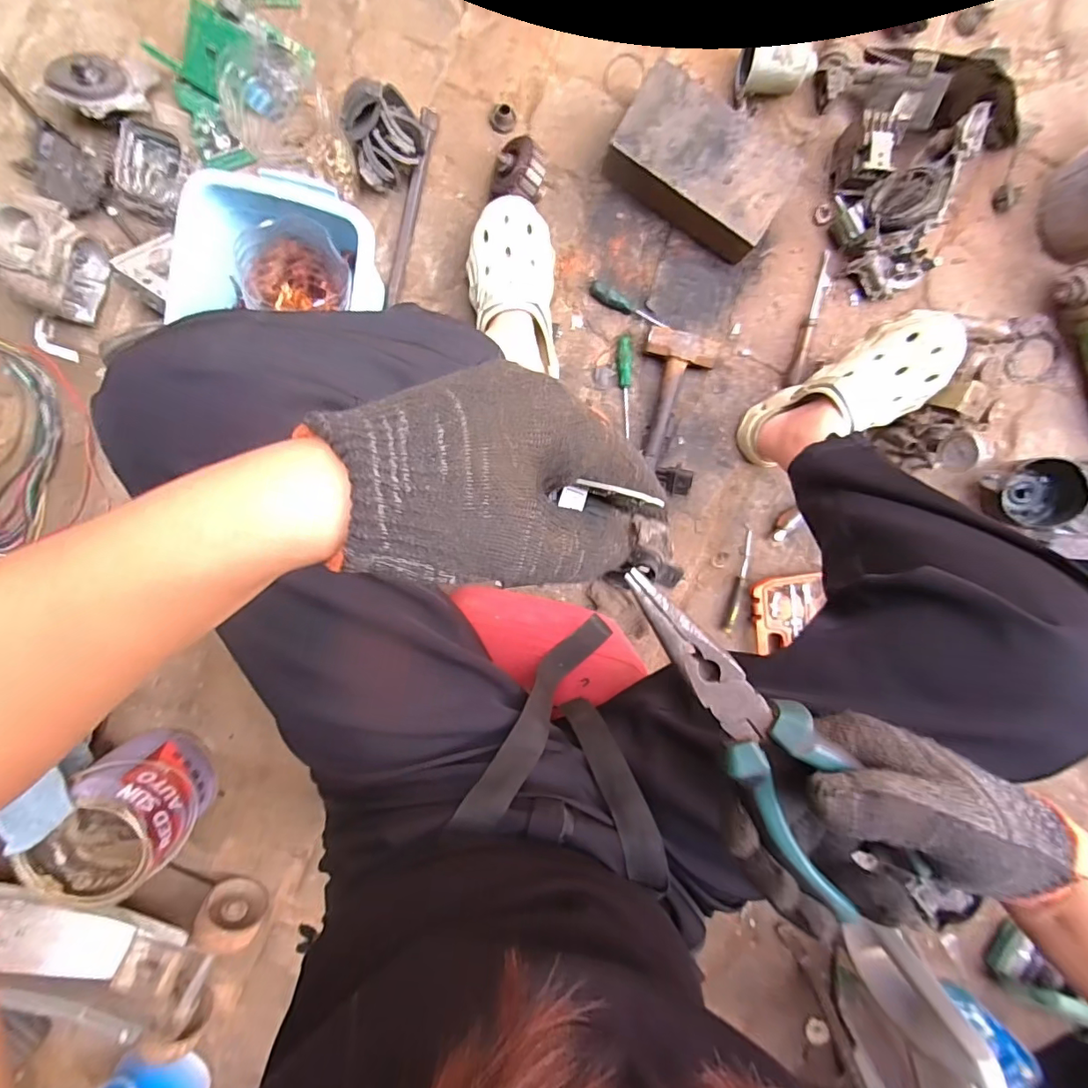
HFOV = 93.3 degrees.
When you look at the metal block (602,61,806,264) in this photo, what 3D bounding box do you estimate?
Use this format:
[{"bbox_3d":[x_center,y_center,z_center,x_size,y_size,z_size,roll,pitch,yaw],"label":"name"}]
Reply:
[{"bbox_3d":[0.201,-0.479,0.658,0.219,0.064,0.127,33,96,-6],"label":"metal block"}]

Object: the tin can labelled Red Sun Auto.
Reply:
[{"bbox_3d":[-0.578,0.368,0.708,0.144,0.151,0.162,38,95,-7],"label":"tin can labelled Red Sun Auto"}]

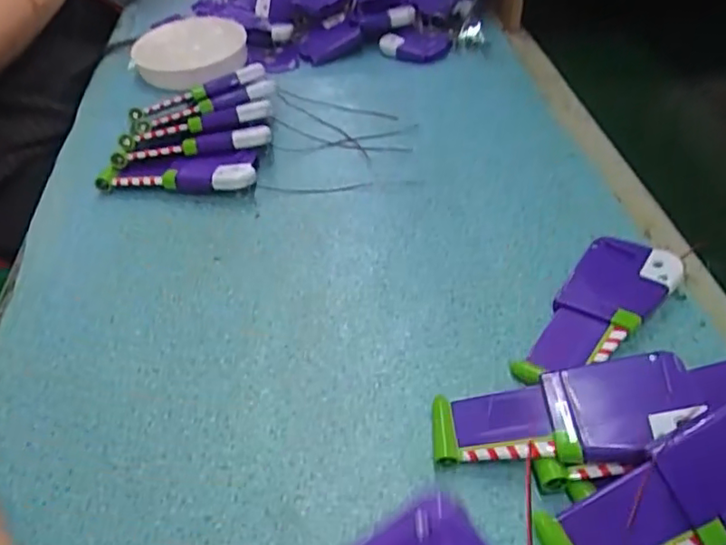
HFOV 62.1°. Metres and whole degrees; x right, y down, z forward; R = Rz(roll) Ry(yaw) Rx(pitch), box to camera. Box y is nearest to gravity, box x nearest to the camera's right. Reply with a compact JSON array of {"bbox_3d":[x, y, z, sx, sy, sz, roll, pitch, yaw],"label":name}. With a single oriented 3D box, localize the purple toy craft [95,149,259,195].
[{"bbox_3d":[-0.136,-0.072,0.447,0.117,0.020,0.038,-2,44,4],"label":"purple toy craft"}]

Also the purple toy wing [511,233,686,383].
[{"bbox_3d":[0.130,0.023,0.338,0.049,0.018,0.121,30,54,31],"label":"purple toy wing"}]

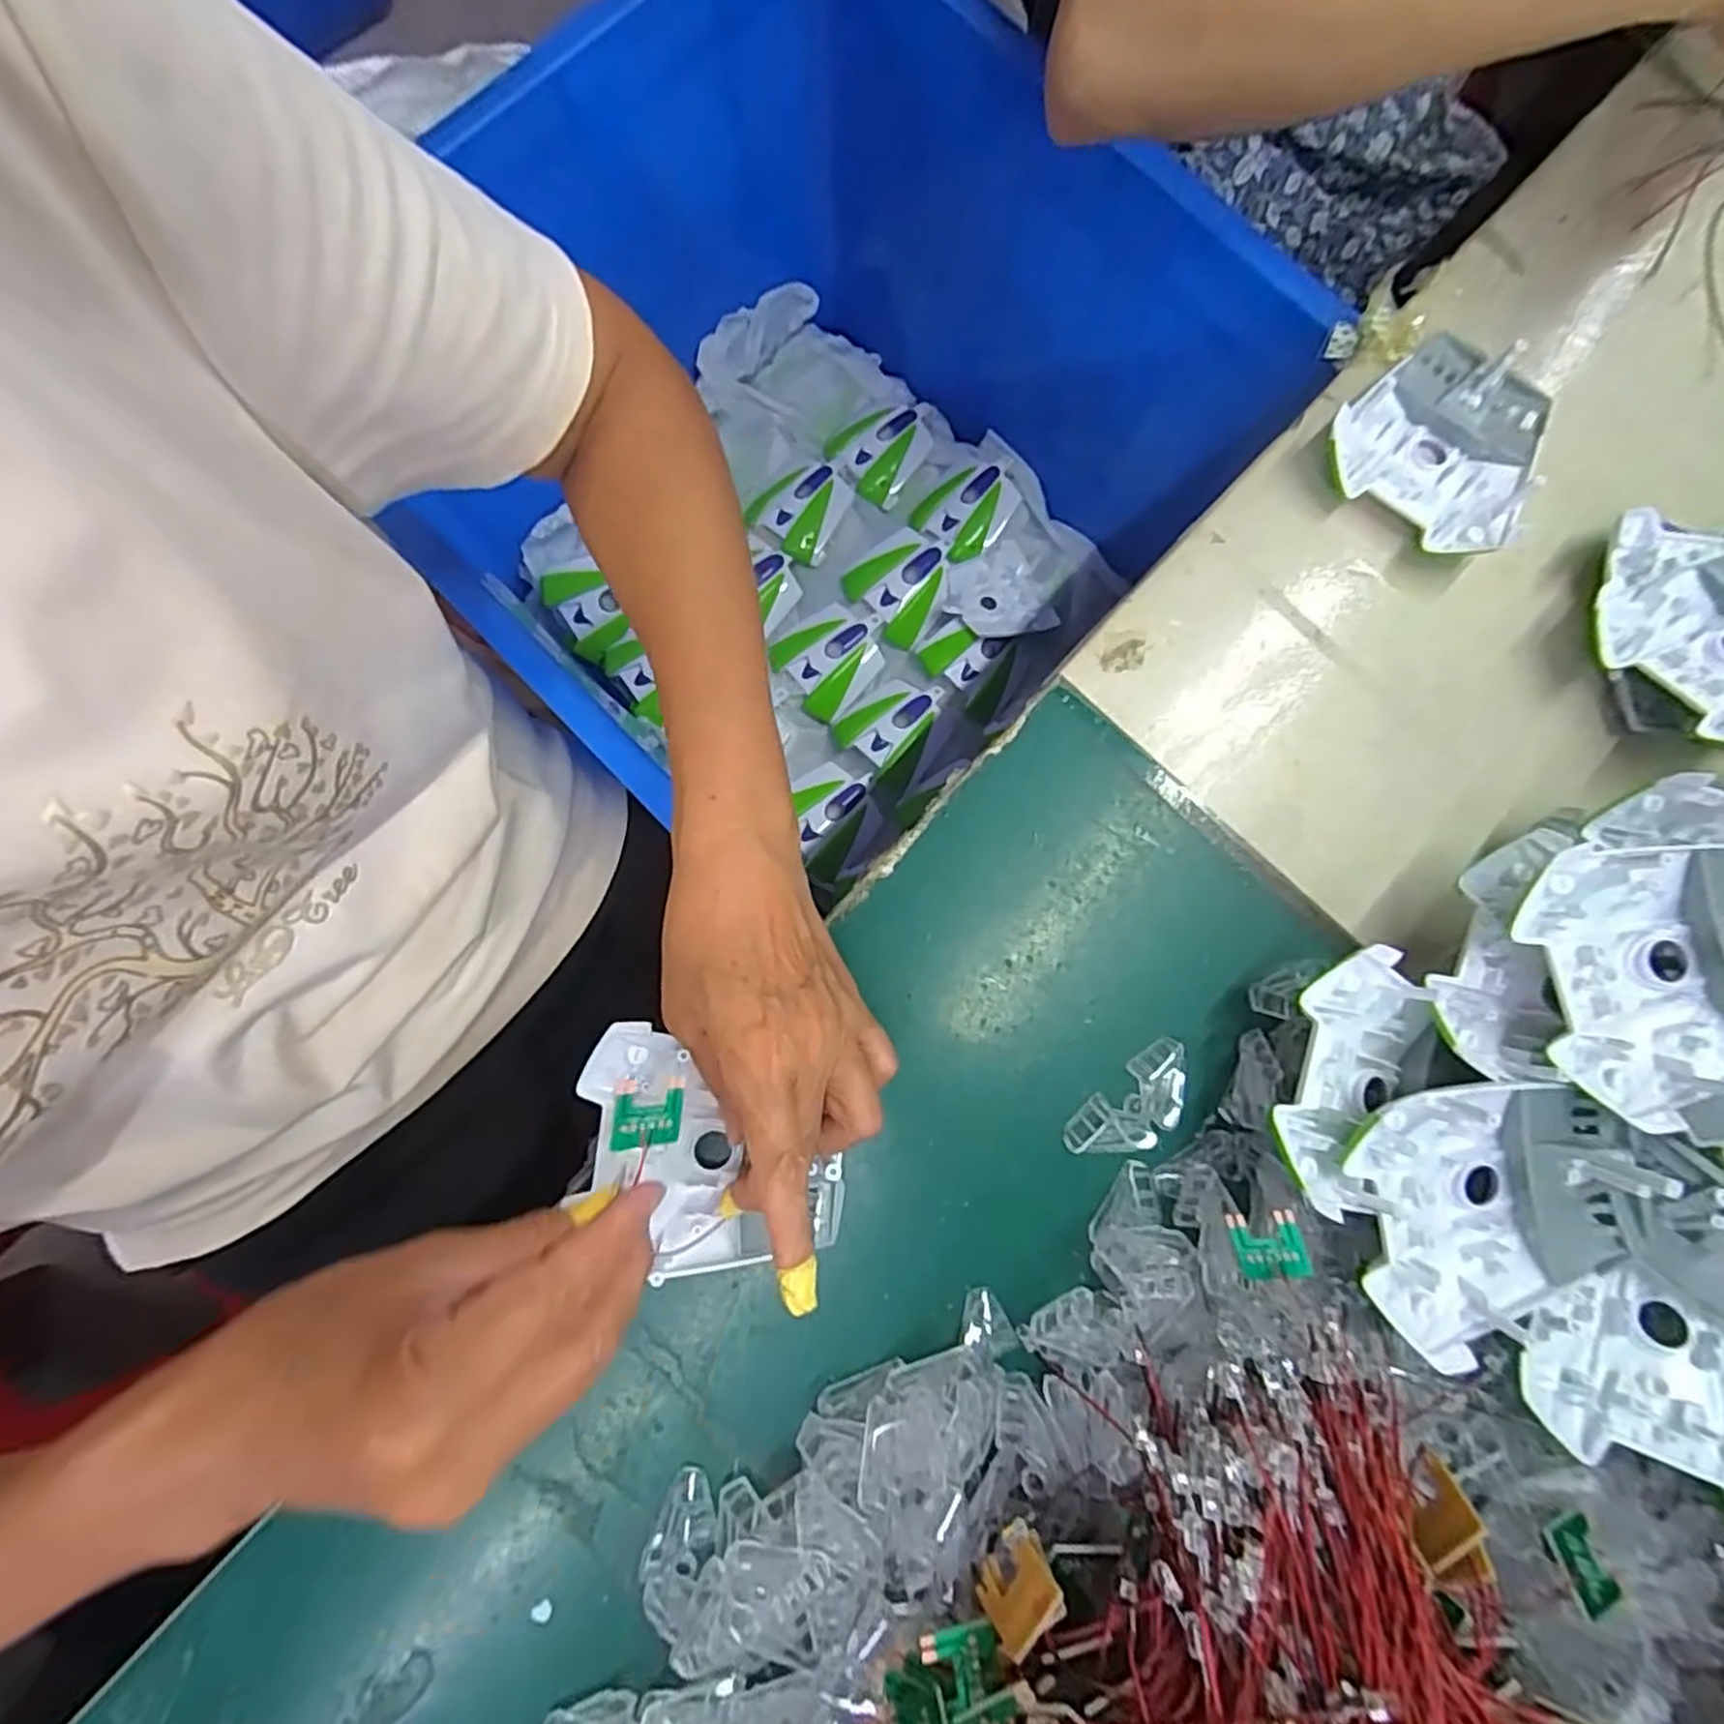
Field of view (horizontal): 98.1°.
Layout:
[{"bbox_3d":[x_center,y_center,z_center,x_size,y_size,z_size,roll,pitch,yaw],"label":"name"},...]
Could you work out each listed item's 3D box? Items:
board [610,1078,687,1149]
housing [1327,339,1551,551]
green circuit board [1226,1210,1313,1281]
[{"bbox_3d":[-0.073,0.086,0.256,0.023,0.004,0.025,7,96,-31],"label":"board"},{"bbox_3d":[0.293,-0.205,0.371,0.100,0.026,0.096,-42,84,-6],"label":"housing"},{"bbox_3d":[0.157,0.150,0.289,0.025,0.007,0.026,-19,84,29],"label":"green circuit board"}]

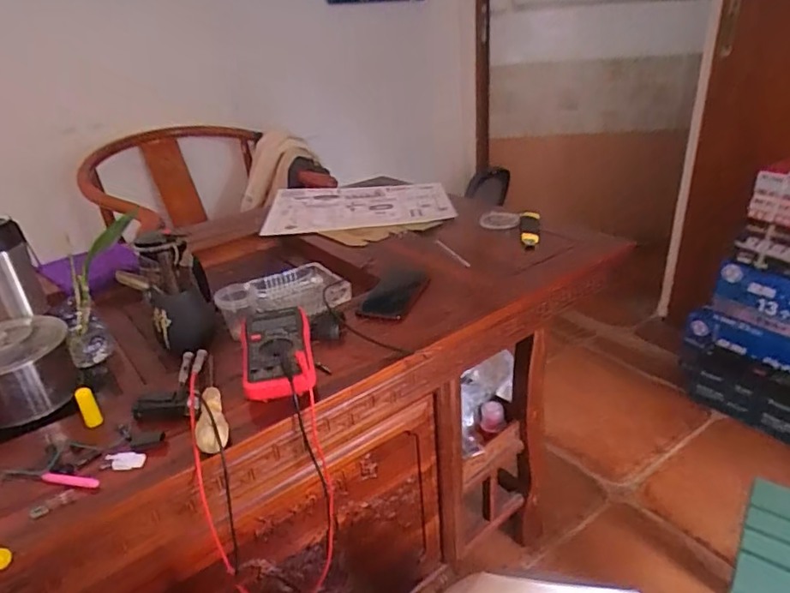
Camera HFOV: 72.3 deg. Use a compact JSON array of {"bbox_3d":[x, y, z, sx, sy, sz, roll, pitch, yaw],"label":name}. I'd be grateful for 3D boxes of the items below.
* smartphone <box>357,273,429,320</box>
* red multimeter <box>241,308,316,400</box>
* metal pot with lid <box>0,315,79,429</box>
[{"bbox_3d":[0.001,-0.006,0.895,0.087,0.005,0.177,6,30,20],"label":"smartphone"},{"bbox_3d":[-0.157,0.071,0.721,0.092,0.042,0.189,-9,28,-8],"label":"red multimeter"},{"bbox_3d":[-0.504,0.093,0.717,0.124,0.100,0.139,19,36,38],"label":"metal pot with lid"}]

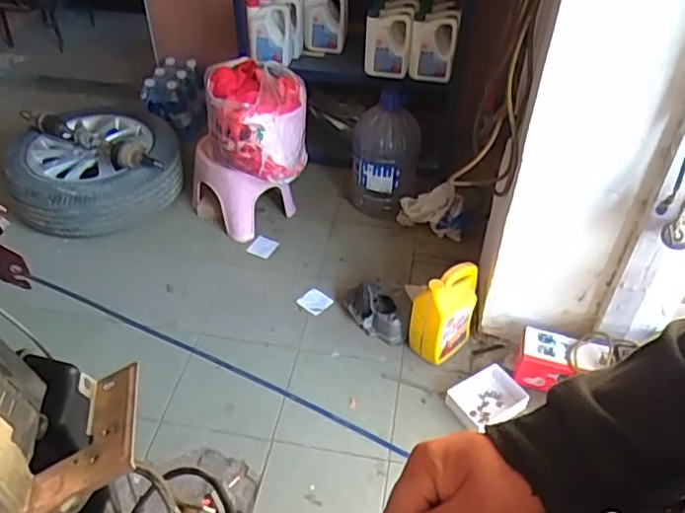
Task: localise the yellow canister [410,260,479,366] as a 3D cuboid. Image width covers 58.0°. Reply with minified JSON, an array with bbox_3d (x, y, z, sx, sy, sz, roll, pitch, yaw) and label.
[{"bbox_3d":[0.302,0.155,1.758,0.206,0.282,0.125,-28,50,-28],"label":"yellow canister"}]

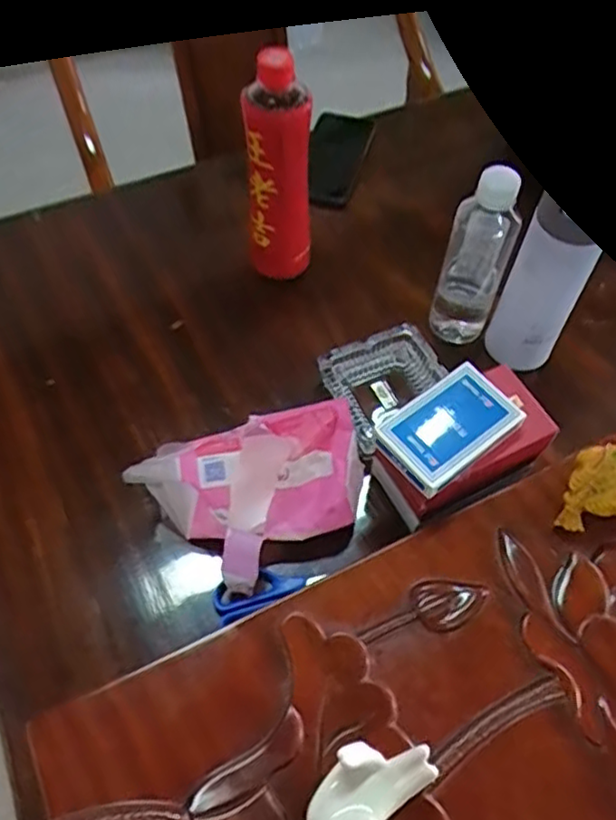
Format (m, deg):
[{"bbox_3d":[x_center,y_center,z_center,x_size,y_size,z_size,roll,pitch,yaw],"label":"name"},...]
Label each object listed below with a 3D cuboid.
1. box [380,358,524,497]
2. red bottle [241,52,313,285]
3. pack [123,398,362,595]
[{"bbox_3d":[0.106,0.012,0.495,0.102,0.014,0.065,-34,64,-20],"label":"box"},{"bbox_3d":[-0.029,-0.223,0.624,0.061,0.213,0.059,1,58,0],"label":"red bottle"},{"bbox_3d":[-0.041,0.072,0.531,0.173,0.093,0.116,-13,59,-9],"label":"pack"}]

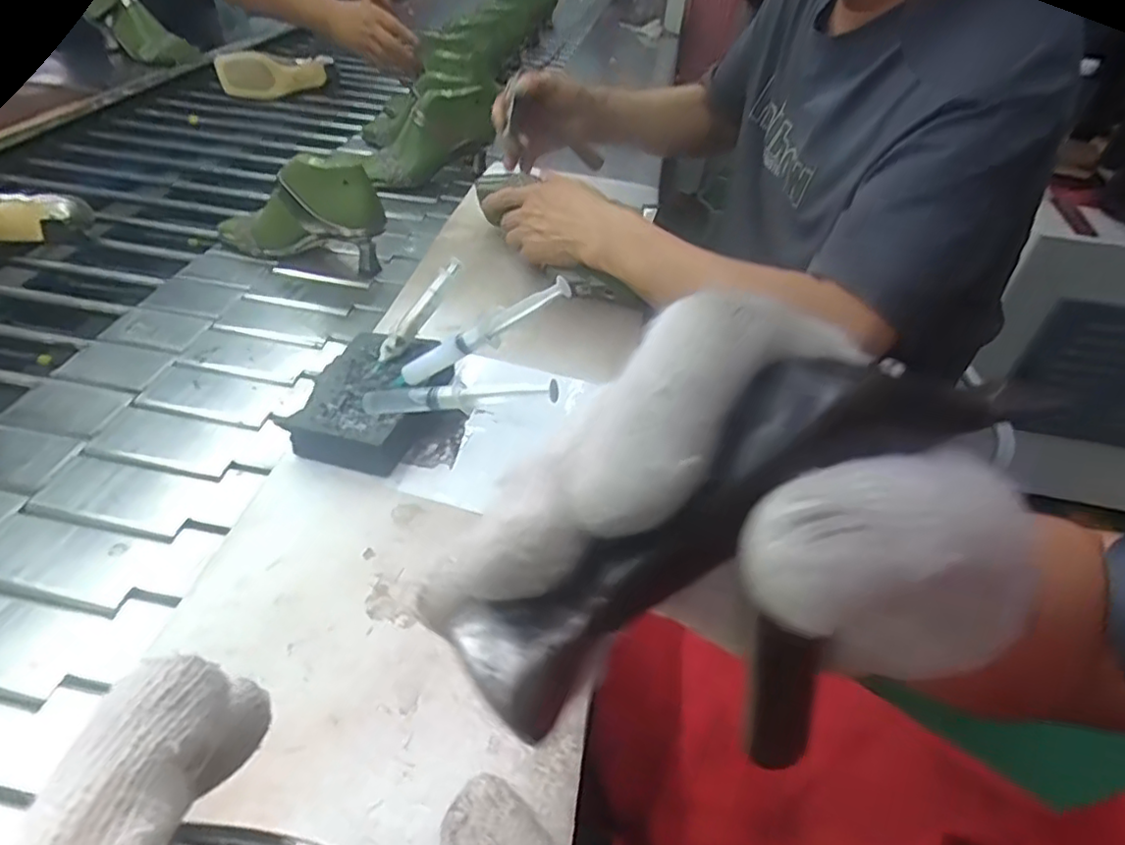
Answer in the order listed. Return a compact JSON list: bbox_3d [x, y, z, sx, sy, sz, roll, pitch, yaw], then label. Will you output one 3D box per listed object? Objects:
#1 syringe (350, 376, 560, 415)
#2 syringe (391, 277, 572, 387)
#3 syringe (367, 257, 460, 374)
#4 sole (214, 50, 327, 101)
[{"bbox_3d":[-0.078,-0.019,0.446,0.159,0.019,0.013,-3,38,23],"label":"syringe"},{"bbox_3d":[-0.063,-0.060,0.461,0.160,0.021,0.014,-25,35,25],"label":"syringe"},{"bbox_3d":[-0.122,-0.087,0.529,0.014,0.011,0.123,27,75,22],"label":"syringe"},{"bbox_3d":[-0.558,-0.667,1.239,0.190,0.084,0.037,-14,47,-18],"label":"sole"}]

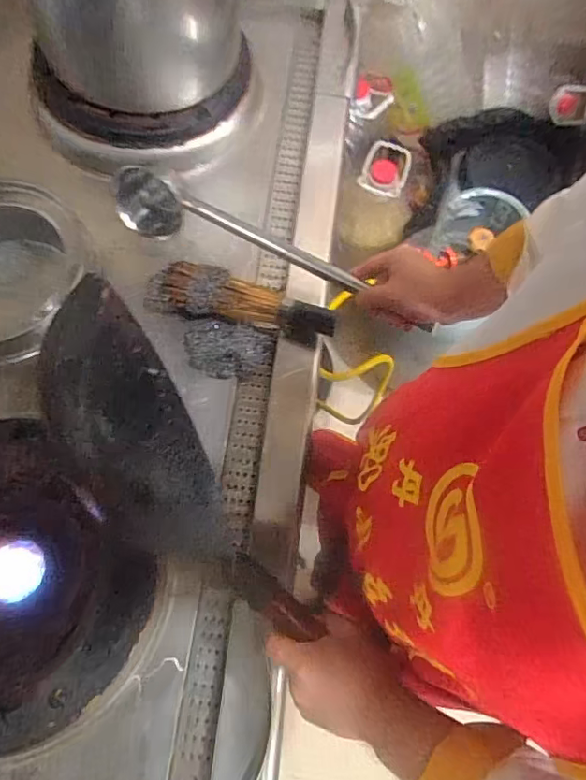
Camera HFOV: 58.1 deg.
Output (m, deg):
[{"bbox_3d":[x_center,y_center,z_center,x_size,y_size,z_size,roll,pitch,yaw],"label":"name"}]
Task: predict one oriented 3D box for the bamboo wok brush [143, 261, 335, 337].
[{"bbox_3d":[-0.080,-0.154,0.866,0.311,0.072,0.085,11,70,2],"label":"bamboo wok brush"}]

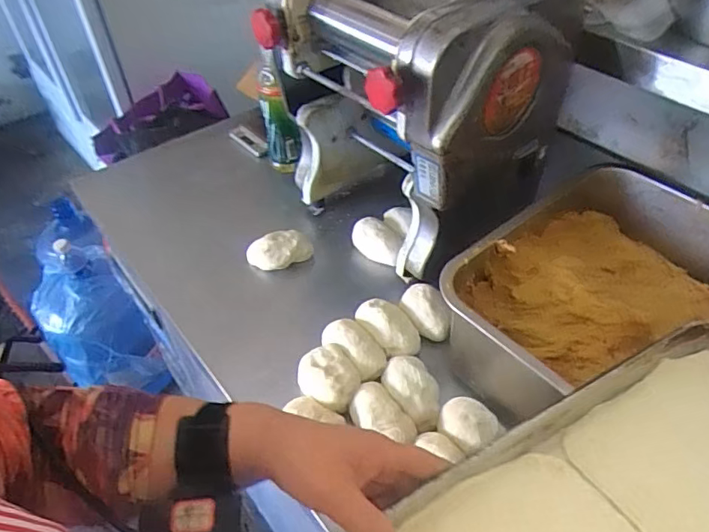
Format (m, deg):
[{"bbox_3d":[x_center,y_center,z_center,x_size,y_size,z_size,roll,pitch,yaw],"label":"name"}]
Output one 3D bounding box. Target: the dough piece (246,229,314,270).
[{"bbox_3d":[-0.113,-0.025,0.765,0.088,0.037,0.062,-26,51,-22],"label":"dough piece"}]

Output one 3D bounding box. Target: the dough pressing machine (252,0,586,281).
[{"bbox_3d":[0.109,-0.245,0.689,0.361,0.397,0.291,-32,53,-27],"label":"dough pressing machine"}]

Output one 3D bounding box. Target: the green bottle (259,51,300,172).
[{"bbox_3d":[-0.126,-0.247,0.868,0.063,0.191,0.048,-8,46,-6],"label":"green bottle"}]

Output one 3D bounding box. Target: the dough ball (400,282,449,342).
[{"bbox_3d":[0.093,0.059,0.677,0.054,0.036,0.084,-22,49,-19],"label":"dough ball"}]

________________

DESCRIPTION OF THE TASK
Copy word for word each line of the data above, from the first through the one containing "red multimeter <box>241,308,316,400</box>", and include no pictures.

YOUR RESPONSE
HFOV = 93.3 degrees.
When you look at the metal block (602,61,806,264) in this photo, what 3D bounding box do you estimate?
Use this format:
[{"bbox_3d":[x_center,y_center,z_center,x_size,y_size,z_size,roll,pitch,yaw],"label":"name"}]
Reply:
[{"bbox_3d":[0.201,-0.479,0.658,0.219,0.064,0.127,33,96,-6],"label":"metal block"}]

Object: the tin can labelled Red Sun Auto.
Reply:
[{"bbox_3d":[-0.578,0.368,0.708,0.144,0.151,0.162,38,95,-7],"label":"tin can labelled Red Sun Auto"}]

HFOV 62.1°. Metres and whole degrees; x right, y down, z forward; R = Rz(roll) Ry(yaw) Rx(pitch), box to camera. Box y is nearest to gravity, box x nearest to the camera's right. Reply with a compact JSON array of {"bbox_3d":[x, y, z, sx, sy, sz, roll, pitch, yaw],"label":name}. With a single oriented 3D box, localize the purple toy craft [95,149,259,195].
[{"bbox_3d":[-0.136,-0.072,0.447,0.117,0.020,0.038,-2,44,4],"label":"purple toy craft"}]

Also the purple toy wing [511,233,686,383].
[{"bbox_3d":[0.130,0.023,0.338,0.049,0.018,0.121,30,54,31],"label":"purple toy wing"}]

Field of view (horizontal): 98.1°.
Layout:
[{"bbox_3d":[x_center,y_center,z_center,x_size,y_size,z_size,roll,pitch,yaw],"label":"name"},...]
Could you work out each listed item's 3D box? Items:
board [610,1078,687,1149]
housing [1327,339,1551,551]
green circuit board [1226,1210,1313,1281]
[{"bbox_3d":[-0.073,0.086,0.256,0.023,0.004,0.025,7,96,-31],"label":"board"},{"bbox_3d":[0.293,-0.205,0.371,0.100,0.026,0.096,-42,84,-6],"label":"housing"},{"bbox_3d":[0.157,0.150,0.289,0.025,0.007,0.026,-19,84,29],"label":"green circuit board"}]

Camera HFOV: 72.3 deg. Use a compact JSON array of {"bbox_3d":[x, y, z, sx, sy, sz, roll, pitch, yaw],"label":name}. I'd be grateful for 3D boxes of the items below.
* smartphone <box>357,273,429,320</box>
* red multimeter <box>241,308,316,400</box>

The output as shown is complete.